Glossophobia — Fear of Public Speaking

Glossophobia is the fancy word for fear of public speaking. Research indicates that approximately 75% of the population has a certain amount of fear of public speaking.   One survey indicated that men are less fearful than women with 37% of men and 44% of women stating they are fearful in front of an audience.  Other surveys indicate that men and women are equally fearful.  Extroverts often share the same fear of public speaking as introverts.
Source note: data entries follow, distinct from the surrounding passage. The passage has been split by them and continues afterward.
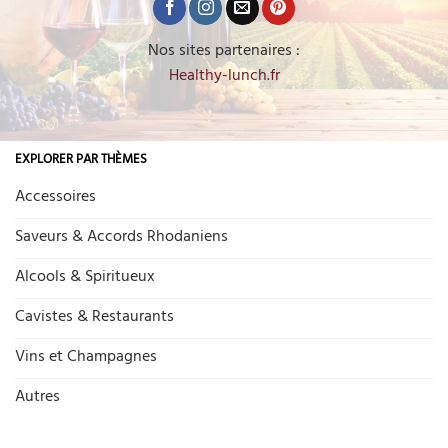
Nos sites partenaires :
Healthy-lunch.fr
EXPLORER PAR THÈMES
Accessoires
Saveurs & Accords Rhodaniens
Alcools & Spiritueux
Cavistes & Restaurants
Vins et Champagnes
Autres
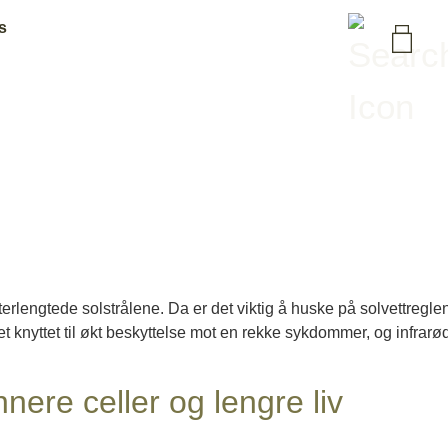
s
 etterlengtede solstrålene. Da er det viktig å huske på solvettreglen
 knyttet til økt beskyttelse mot en rekke sykdommer, og infrar
nere celler og lengre liv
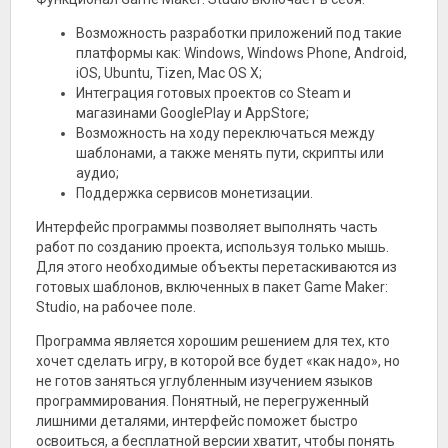
Возможность разработки приложений под такие
платформы как: Windows, Windows Phone, Android,
iOS, Ubuntu, Tizen, Mac OS X;
Интеграция готовых проектов со Steam и
магазинами GooglePlay и AppStore;
Возможность на ходу переключаться между
шаблонами, а также менять пути, скрипты или
аудио;
Поддержка сервисов монетизации.
Интерфейс программы позволяет выполнять часть
работ по созданию проекта, используя только мышь.
Для этого необходимые объекты перетаскиваются из
готовых шаблонов, включенных в пакет Game Maker:
Studio, на рабочее поле.
Программа является хорошим решением для тех, кто
хочет сделать игру, в которой все будет «как надо», но
не готов заняться углубленным изучением языков
программирования. Понятный, не перегруженный
лишними деталями, интерфейс поможет быстро
освоиться, а бесплатной версии хватит, чтобы понять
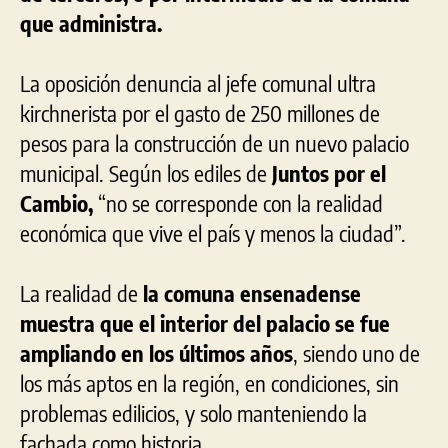
que administra.
La oposición denuncia al jefe comunal ultra
kirchnerista por el gasto de 250 millones de
pesos para la construcción de un nuevo palacio
municipal. Según los ediles de
Juntos por el
Cambio,
“no se corresponde con la realidad
económica que vive el país y menos la ciudad”.
La realidad de
la comuna ensenadense
muestra que el interior del palacio se fue
ampliando en los últimos años
, siendo uno de
los más aptos en la región, en condiciones, sin
problemas edilicios, y solo manteniendo la
fachada como historia.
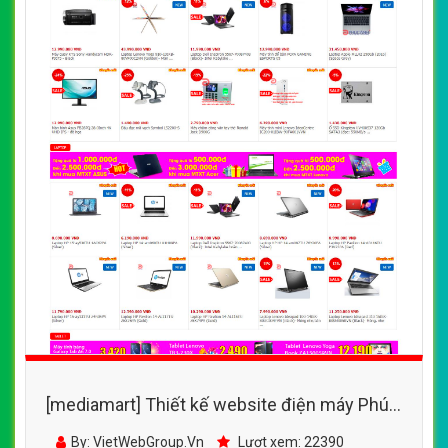
[mediamart] Thiết kế website điện máy Phúc
Anh đẹp, chuyên nghiệp chuẩn SEO
By: VietWebGroup.Vn
Lượt xem: 22390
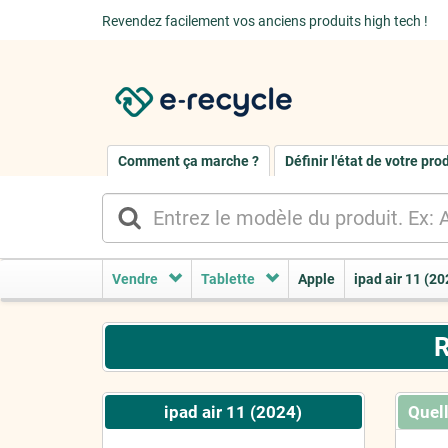
Revendez facilement vos anciens produits high tech !
Comment ça marche ?
Définir l'état de votre pro
Vendre
Tablette
Apple
ipad air 11 (20
R
ipad air 11 (2024)
Quell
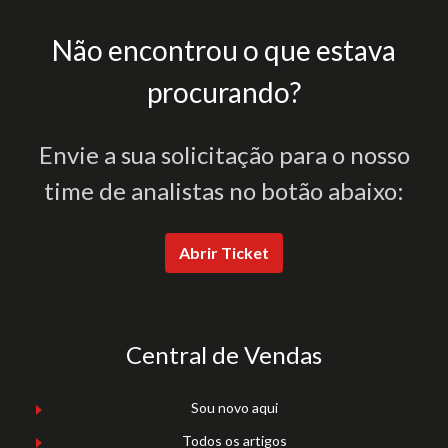
Não encontrou o que estava
procurando?
Envie a sua solicitação para o nosso
time de analistas no botão abaixo:
Abrir Ticket
Central de Vendas
Sou novo aqui
Todos os artigos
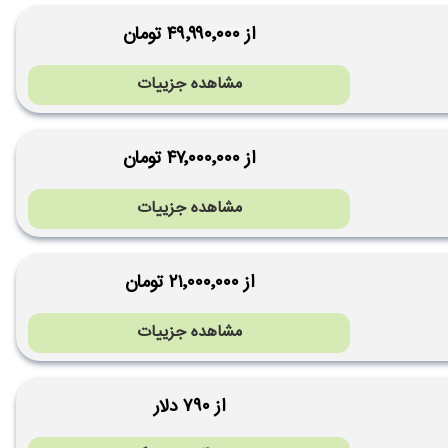
از ۴۹٬۹۹۰٬۰۰۰ تومان
مشاهده جزییات
از ۴۷٬۰۰۰٬۰۰۰ تومان
مشاهده جزییات
از ۲۱٬۰۰۰٬۰۰۰ تومان
مشاهده جزییات
از ۷۹۰ دلار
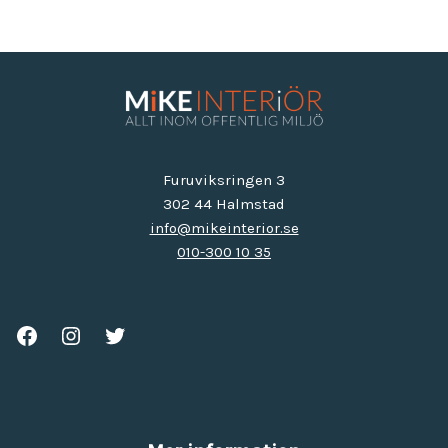
Furuviksringen 3
302 44 Halmstad
info@mikeinterior.se
010-300 10 35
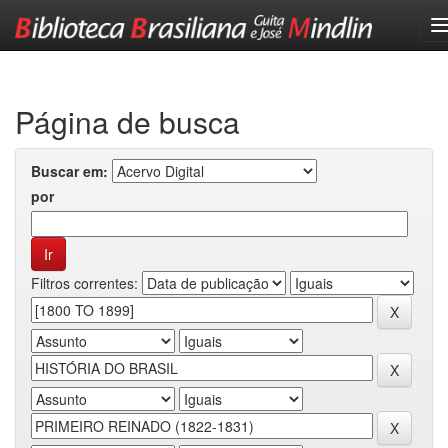
Skip
navigation
Página de busca
Buscar em:
por
Filtros correntes:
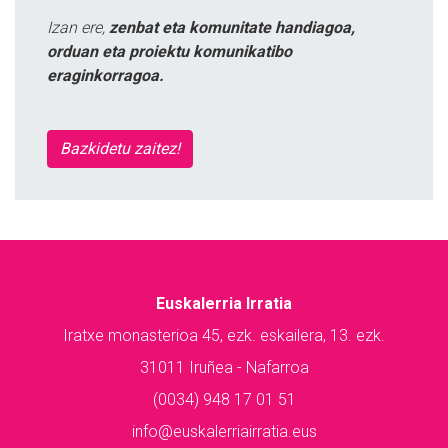
Izan ere,
zenbat eta komunitate handiagoa,
orduan eta proiektu komunikatibo
eraginkorragoa.
Bazkidetu zaitez!
Euskalerria Irratia
Iratxe monasterioa 45, ezk. eskailera, 13. ezk.
31011 Iruñea - Nafarroa
(0034) 948 17 01 51
info@euskalerriairratia.eus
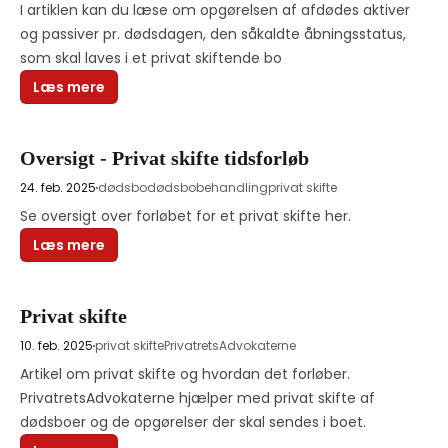
I artiklen kan du læse om opgørelsen af afdødes aktiver 
og passiver pr. dødsdagen, den såkaldte åbningsstatus, 
som skal laves i et privat skiftende bo
Læs mere
Oversigt - Privat skifte tidsforløb
24. feb. 2025
dødsbo
dødsbobehandling
privat skifte
Se oversigt over forløbet for et privat skifte her.
Læs mere
Privat skifte
10. feb. 2025
privat skifte
PrivatretsAdvokaterne
Artikel om privat skifte og hvordan det forløber. 
PrivatretsAdvokaterne hjælper med privat skifte af 
dødsboer og de opgørelser der skal sendes i boet.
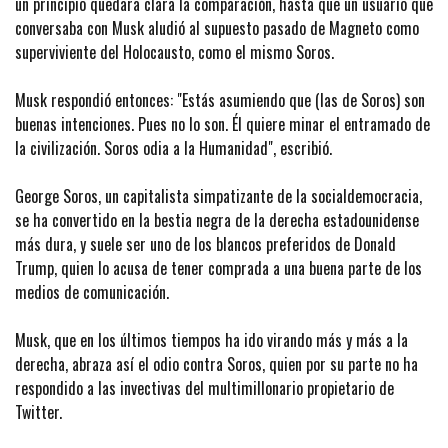
un principio quedara clara la comparación, hasta que un usuario que
conversaba con Musk aludió al supuesto pasado de Magneto como
superviviente del Holocausto, como el mismo Soros.
Musk respondió entonces: "Estás asumiendo que (las de Soros) son
buenas intenciones. Pues no lo son. Él quiere minar el entramado de
la civilización. Soros odia a la Humanidad", escribió.
George Soros, un capitalista simpatizante de la socialdemocracia,
se ha convertido en la bestia negra de la derecha estadounidense
más dura, y suele ser uno de los blancos preferidos de Donald
Trump, quien lo acusa de tener comprada a una buena parte de los
medios de comunicación.
Musk, que en los últimos tiempos ha ido virando más y más a la
derecha, abraza así el odio contra Soros, quien por su parte no ha
respondido a las invectivas del multimillonario propietario de
Twitter.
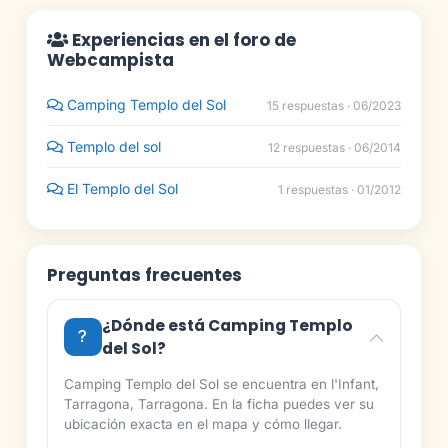
Experiencias en el foro de
Webcampista
Camping Templo del Sol
15 respuestas · 06/2023
Templo del sol
12 respuestas · 06/2014
El Templo del Sol
1 respuestas · 01/2012
Preguntas frecuentes
¿Dónde está Camping Templo
del Sol?
Camping Templo del Sol se encuentra en l'Infant,
Tarragona, Tarragona. En la ficha puedes ver su
ubicación exacta en el mapa y cómo llegar.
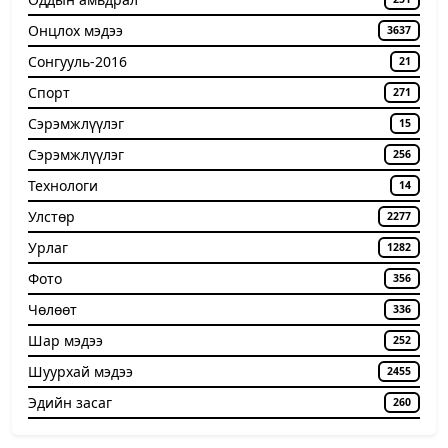
Онцлох мэдээ
3637
Сонгууль-2016
21
Спорт
271
Сэрэмжлүүлэг
15
Сэрэмжлүүлэг
256
Технологи
14
Улстөр
2277
Урлаг
1282
Фото
356
Чѳлѳѳт
336
Шар мэдээ
252
Шуурхай мэдээ
2455
Эдийн засаг
260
Way too many professionals that I have worked with through the years have let this fear damage their careers or certainly limit their opportunities. Early in my career, I realized that I had to overcome my fear of speaking before a group if I wanted to reach my career potential.  Following graduate school, I took a position training social workers.  When you teach classes, there is certainly no way to avoid public speaking.  It was one of my smartest career decisions.  As you successfully “face your fears” and present information to groups of co-workers, you become more confident in your speaking abilities.

People often say, “I’m fine talking to small groups, but not large groups.” Talking in small groups is a good way to build up to speaking to larger groups.  Start by asking or answering questions in small office meetings and in social settings.  Whether talking to a small group or a large group, keep your tone and message conversational.  Don’t be afraid to tell the group, “I don’t know the answer, but I will research your question and respond back to you.”  Email sure makes this easier than it was 20 years ago!

Know what you are talking about. I once had to present a method for budgeting services that I knew “didn’t make sense”.  I truthfully got laryngitis and couldn’t speak!  That’s not a recommended solution.  Rather, be sure you understand and agree with the material you are presenting.

Share your own relevant experiences with the group you are speaking to. Personal stories help you relax and help the audience to be more accepting of your messages.  Don’t forget to laugh at yourself as you share your stories.

Visualization does not work for me, but I do find it helpful to identify a few friendly faces that you can concentrate on making eye contact with.

Practice, practice, practice prior to speaking. Stand in front of a large mirror and look into it as you practice.  Time your speech, including allowing time for questions if appropriate.  Practice answers to questions that may be asked including the uncomfortable ones.  It’s a good idea to have notes with a few key points written down just in case your fear becomes overwhelming.  Having written notes makes it far less likely that you will actually need to use them!  It’s  fine to have a shorter than scheduled speech.  It’s not okay to run over a scheduled speech time.

My decision to force myself to overcome my fear of public speaking paid great dividends throughout my career as it has provided me a “go to job” as a trainer several times when I wanted to change positions and it has made me an “almost fearless” speaker!